2D velocity: Pass a Velocity2D { x, y } object to applyStabilType or useStabilType for device-motion or horizontal-scroll scenarios. The y component drives the main axis adaptations; x drives the slnt tilt independently.
Variable font requirement: The weight, opsz, and slant effects require a variable font exposing those axes. stabilType always writes font-variation-settings; on a font without a given axis the browser simply ignores it, so the effect degrades to whatever the font does support plus the always-available opacity and letter-spacing. There is no axis sniffing — load a variable font (with the axes you reference) to get the full effect.
startStabilType honours prefers-reduced-motion. When the user's OS-level "reduce motion" setting is on, startStabilType returns a no-op and never starts its animation loop — no scroll listener, no style writes.
The lower-level APIs do not gate themselves. applyStabilType, useStabilType, and StabilTypeText apply exactly what you pass them every frame — they have no reduced-motion check, because you own the velocity source. If you drive them yourself, honour the preference at the source so motion-sensitive users aren't animated against their wishes:
"use client"

Entries drawn from a collection:
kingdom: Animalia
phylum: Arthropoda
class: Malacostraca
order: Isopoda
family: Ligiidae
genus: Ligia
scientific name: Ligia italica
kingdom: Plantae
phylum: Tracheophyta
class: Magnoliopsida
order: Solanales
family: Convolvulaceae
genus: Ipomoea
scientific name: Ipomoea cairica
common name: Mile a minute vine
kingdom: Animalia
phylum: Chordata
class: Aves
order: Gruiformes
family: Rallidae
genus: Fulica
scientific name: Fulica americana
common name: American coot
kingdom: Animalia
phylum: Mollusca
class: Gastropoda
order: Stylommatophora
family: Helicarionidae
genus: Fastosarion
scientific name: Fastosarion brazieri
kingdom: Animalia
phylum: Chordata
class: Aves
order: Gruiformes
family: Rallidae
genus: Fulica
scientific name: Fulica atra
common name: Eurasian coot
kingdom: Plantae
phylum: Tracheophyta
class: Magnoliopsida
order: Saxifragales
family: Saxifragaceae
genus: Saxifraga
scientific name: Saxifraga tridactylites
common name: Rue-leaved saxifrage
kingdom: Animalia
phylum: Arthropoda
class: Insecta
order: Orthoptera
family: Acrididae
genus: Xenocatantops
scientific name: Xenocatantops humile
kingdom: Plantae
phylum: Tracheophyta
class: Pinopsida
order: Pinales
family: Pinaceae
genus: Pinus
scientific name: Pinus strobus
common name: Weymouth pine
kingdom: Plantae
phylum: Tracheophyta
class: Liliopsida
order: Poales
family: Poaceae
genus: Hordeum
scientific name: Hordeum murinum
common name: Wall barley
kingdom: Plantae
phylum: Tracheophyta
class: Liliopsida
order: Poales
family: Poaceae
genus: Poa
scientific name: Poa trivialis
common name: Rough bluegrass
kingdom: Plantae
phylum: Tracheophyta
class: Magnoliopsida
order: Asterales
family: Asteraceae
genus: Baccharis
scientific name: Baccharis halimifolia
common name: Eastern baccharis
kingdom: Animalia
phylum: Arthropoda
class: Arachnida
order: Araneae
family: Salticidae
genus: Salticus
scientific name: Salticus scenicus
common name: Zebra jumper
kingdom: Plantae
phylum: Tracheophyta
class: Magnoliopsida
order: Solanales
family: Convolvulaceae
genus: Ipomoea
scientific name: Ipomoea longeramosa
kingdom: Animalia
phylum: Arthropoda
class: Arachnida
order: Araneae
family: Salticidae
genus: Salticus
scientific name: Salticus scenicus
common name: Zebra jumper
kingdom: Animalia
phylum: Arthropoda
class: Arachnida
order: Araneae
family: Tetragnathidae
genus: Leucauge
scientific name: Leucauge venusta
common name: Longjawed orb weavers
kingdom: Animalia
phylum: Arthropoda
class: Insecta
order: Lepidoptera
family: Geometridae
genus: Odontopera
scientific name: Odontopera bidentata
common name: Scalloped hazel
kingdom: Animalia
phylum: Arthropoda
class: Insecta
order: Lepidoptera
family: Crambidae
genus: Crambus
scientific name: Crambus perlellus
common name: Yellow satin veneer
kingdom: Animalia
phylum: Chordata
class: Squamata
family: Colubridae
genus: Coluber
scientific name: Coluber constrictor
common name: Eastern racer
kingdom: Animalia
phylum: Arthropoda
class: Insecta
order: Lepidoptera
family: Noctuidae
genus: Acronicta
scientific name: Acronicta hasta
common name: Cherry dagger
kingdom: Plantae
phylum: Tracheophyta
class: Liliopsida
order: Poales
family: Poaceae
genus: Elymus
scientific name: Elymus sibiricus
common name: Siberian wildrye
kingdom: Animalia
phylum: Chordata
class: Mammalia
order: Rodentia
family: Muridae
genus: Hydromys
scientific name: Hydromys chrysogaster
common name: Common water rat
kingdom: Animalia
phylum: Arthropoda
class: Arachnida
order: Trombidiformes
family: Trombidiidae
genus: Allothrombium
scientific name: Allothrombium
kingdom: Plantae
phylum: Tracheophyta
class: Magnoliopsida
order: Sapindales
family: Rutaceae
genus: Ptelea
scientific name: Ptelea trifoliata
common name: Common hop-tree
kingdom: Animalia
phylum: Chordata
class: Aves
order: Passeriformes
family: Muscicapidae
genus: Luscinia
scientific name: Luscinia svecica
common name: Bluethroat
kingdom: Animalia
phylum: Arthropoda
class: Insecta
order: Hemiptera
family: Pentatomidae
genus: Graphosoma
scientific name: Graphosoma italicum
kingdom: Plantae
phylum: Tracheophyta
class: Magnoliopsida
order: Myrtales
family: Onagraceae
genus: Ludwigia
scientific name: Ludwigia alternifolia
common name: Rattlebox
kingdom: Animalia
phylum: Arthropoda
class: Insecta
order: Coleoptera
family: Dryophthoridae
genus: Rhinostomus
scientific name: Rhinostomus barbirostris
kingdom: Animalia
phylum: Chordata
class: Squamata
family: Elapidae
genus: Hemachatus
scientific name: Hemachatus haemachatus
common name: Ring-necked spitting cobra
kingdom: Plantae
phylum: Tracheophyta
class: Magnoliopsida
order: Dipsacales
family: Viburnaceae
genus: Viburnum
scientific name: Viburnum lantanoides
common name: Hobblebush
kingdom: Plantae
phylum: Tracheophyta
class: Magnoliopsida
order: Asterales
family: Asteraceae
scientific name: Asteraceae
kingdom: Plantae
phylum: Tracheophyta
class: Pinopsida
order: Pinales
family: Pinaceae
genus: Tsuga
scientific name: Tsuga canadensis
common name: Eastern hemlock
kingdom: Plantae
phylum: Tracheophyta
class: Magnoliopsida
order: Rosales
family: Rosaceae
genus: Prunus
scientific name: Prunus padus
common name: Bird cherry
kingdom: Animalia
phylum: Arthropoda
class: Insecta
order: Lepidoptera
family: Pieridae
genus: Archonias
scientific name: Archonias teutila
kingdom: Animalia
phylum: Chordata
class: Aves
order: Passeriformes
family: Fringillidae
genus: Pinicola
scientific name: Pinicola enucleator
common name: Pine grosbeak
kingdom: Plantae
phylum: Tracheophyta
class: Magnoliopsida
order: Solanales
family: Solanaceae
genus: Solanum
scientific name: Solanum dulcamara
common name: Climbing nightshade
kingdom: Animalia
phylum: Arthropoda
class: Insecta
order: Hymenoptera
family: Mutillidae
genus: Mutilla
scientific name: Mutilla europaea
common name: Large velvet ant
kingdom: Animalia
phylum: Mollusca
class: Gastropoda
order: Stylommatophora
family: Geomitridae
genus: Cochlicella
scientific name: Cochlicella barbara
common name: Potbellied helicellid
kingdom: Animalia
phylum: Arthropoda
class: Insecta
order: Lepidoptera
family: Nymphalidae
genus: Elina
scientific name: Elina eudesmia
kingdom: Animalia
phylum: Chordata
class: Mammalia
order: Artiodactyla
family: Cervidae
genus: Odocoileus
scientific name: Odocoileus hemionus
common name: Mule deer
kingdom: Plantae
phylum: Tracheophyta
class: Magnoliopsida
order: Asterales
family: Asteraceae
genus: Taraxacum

Aim of the task. Reproduce, without changes, everything in the stabilType passage from "startStabilType honours prefers-reduced-motion." down to "no style writes.".

Expected answer.
startStabilType honours prefers-reduced-motion. When the user's OS-level "reduce motion" setting is on, startStabilType returns a no-op and never starts its animation loop — no scroll listener, no style writes.